Challenges for implementing design thinking for social innovation: Case study during online learning




Sustainable Development Goal (SDG) 7, design thinking, social innovation, Information Systems students, online learning


Students can play a meaningful role in solving developmental challenges. Through online learning, Third-year Information Systems students were taught Stanford’s five-phase design thinking (empathise, define, ideate, prototype and test). The process helps students develop solutions to assist with the South African electricity crisis. The case study identified the challenges of implementing design thinking to build mobile application prototypes to assist with Sustainable Development Goal 7: affordable and clean energy challenges during the COVID-19 pandemic. The case study used mixed methods. Qualitative and quantitative data were collected from 28 Information Systems students using an online survey.
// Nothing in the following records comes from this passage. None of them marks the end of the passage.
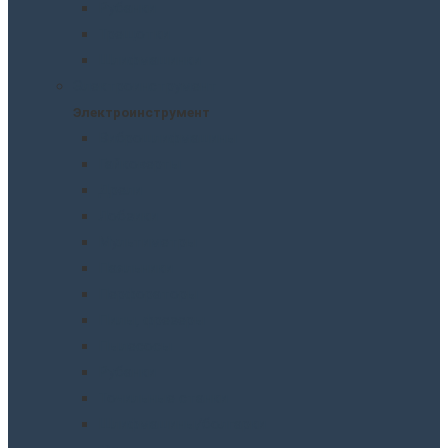
Рубанки
Трещотки
Шлифмашинки
Электроинструмент
Электроинструмент
Виброшлифмашины
Гайковерты
Дрели
Лобзики
Мультиметры
Паяльники
Перфораторы
Пилы, фрезеры
Пылесосы
Рубанки
Точильныe станки
Шлифмашины/болгарки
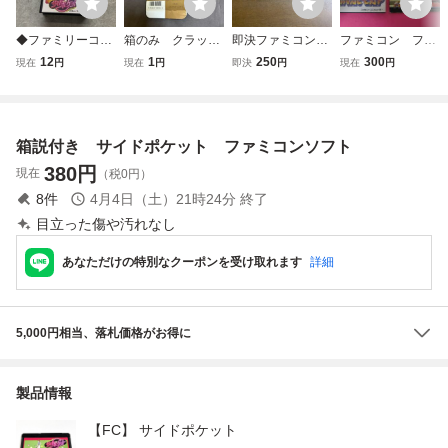
◆ファミリーコン
箱のみ クラック
即決ファミコンソ
ファミコン ファ
ピューター/ファミ
ス KLAX ファミコ
フト サイドポケッ
イナルラップ
12
1
250
300
現在
円
現在
円
即決
円
現在
円
コン/FC サイドポ
ン
ト
箱 説明書付属
ケット ソフト
箱説付き サイドポケット ファミコンソフト
380
円
現在
（税0円）
8
件
4月4日（土）21時24分
終了
目立った傷や汚れなし
あなただけの特別なクーポンを受け取れます
詳細
5,000円相当、落札価格がお得に
製品情報
【FC】 サイドポケット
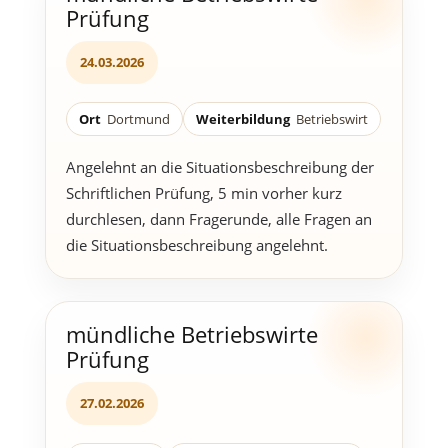
Prüfung
24.03.2026
Ort
Dortmund
Weiterbildung
Betriebswirt
Angelehnt an die Situationsbeschreibung der
Schriftlichen Prüfung, 5 min vorher kurz
durchlesen, dann Fragerunde, alle Fragen an
die Situationsbeschreibung angelehnt.
mündliche Betriebswirte
Prüfung
27.02.2026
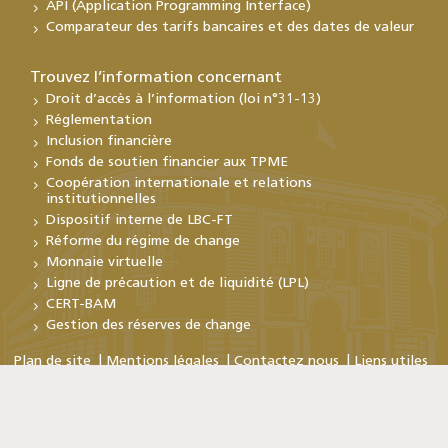
API (Application Programming Interface)
Comparateur des tarifs bancaires et des dates de valeur
Trouvez l’information concernant
Droit d’accès à l’information (loi n°31-13)
Réglementation
Inclusion financière
Fonds de soutien financier aux TPME
Coopération internationale et relations
institutionnelles
Dispositif interne de LBC-FT
Réforme du régime de change
Monnaie virtuelle
Ligne de précaution et de liquidité (LPL)
CERT-BAM
Gestion des réserves de change
Plan de site
Mentions légales
Contactez nous
Liens utiles
Copyright © Bank Al-Maghrib 2026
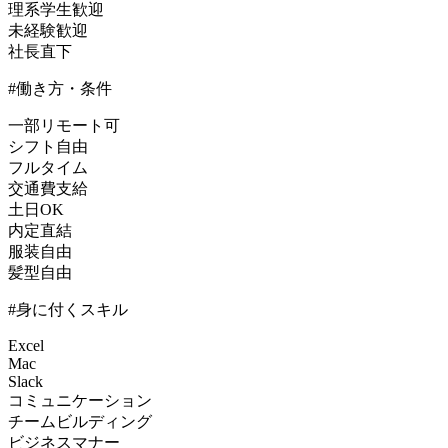
理系学生歓迎
未経験歓迎
社長直下
#働き方・条件
一部リモート可
シフト自由
フルタイム
交通費支給
土日OK
内定直結
服装自由
髪型自由
#身に付くスキル
Excel
Mac
Slack
コミュニケーション
チームビルディング
ビジネスマナー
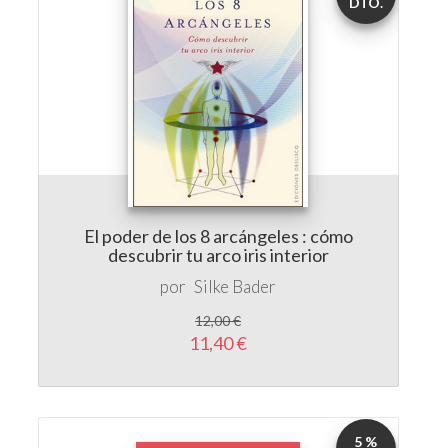
DTO.
El poder de los 8 arcángeles : cómo
descubrir tu arco iris interior
por
Silke Bader
12,00 €
11,40 €
5 %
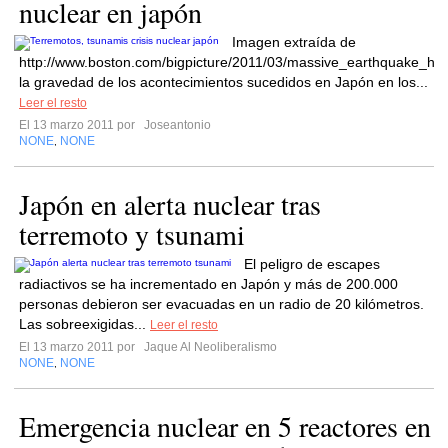
nuclear en japón
Imagen extraída de
http://www.boston.com/bigpicture/2011/03/massive_earthquake_hi
la gravedad de los acontecimientos sucedidos en Japón en los...
Leer el resto
El 13 marzo 2011 por
Joseantonio
NONE
NONE
,
Japón en alerta nuclear tras
terremoto y tsunami
El peligro de escapes
radiactivos se ha incrementado en Japón y más de 200.000
personas debieron ser evacuadas en un radio de 20 kilómetros.
Las sobreexigidas...
Leer el resto
El 13 marzo 2011 por
Jaque Al Neoliberalismo
NONE
NONE
,
Emergencia nuclear en 5 reactores en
Quantitative data were analysed using descriptive statistics. Qualitative data were analysed using content analysis. During the empathise phase, challenges were due to a lack of meaningful communication: 57% of students indicated that defining the problem was a challenge. During the ideate phase, 68% of the students stated that they struggled to create a solution. Students were required to use the Justinmind tool to develop their prototypes. However, 91% of students indicated that they struggled using Justinmind. During the final testing phase, 49% of students indicated that obtaining and incorporating user feedback was problematic. The research will provide insights and recommendations for improving the use of design thinking for social innovation during online learning.